AUSGANGSTEXT:
________
Am Ende der Ausbildung an der Schauspielschule Berlin steht die Abschlussinszenierung. Das ist ein wichtiger Schritt zum professionellen Arbeiten. Während es in den Szenenstudien immer nur um Ausschnitte aus einem Stück ging, muss nun von den zuküftigen AbsolventInnen eine ganze Rolle erfasst werden. Der Lehrer wird zum Regisseur, der Schüler zum Schauspieler.

Über das Spielen hinaus müssen Bühnenmusik, Dekoration, Kostüme, Requisiten, Beleuchtung und Werbung organisiert werden.
________
AUFGABENSTELLUNG: Gib den obigen Text über die Abschlussinszenierung an der Schauspielschule Berlin vollständig und wortgetreu wieder.
________
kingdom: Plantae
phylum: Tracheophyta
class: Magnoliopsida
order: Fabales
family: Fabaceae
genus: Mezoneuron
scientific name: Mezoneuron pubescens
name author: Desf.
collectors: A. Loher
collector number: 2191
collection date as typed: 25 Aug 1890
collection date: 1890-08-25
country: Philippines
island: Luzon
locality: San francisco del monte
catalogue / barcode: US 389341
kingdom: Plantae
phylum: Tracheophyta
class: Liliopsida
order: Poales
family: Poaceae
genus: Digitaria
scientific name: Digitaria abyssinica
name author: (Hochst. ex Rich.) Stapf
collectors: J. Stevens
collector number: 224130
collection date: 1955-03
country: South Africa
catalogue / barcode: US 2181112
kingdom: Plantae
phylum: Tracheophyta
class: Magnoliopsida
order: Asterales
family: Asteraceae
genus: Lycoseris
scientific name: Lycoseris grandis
________
ANTWORTFELD:
Am Ende der Ausbildung an der Schauspielschule Berlin steht die Abschlussinszenierung. Das ist ein wichtiger Schritt zum professionellen Arbeiten. Während es in den Szenenstudien immer nur um Ausschnitte aus einem Stück ging, muss nun von den zuküftigen AbsolventInnen eine ganze Rolle erfasst werden. Der Lehrer wird zum Regisseur, der Schüler zum Schauspieler.

Über das Spielen hinaus müssen Bühnenmusik, Dekoration, Kostüme, Requisiten, Beleuchtung und Werbung organisiert werden.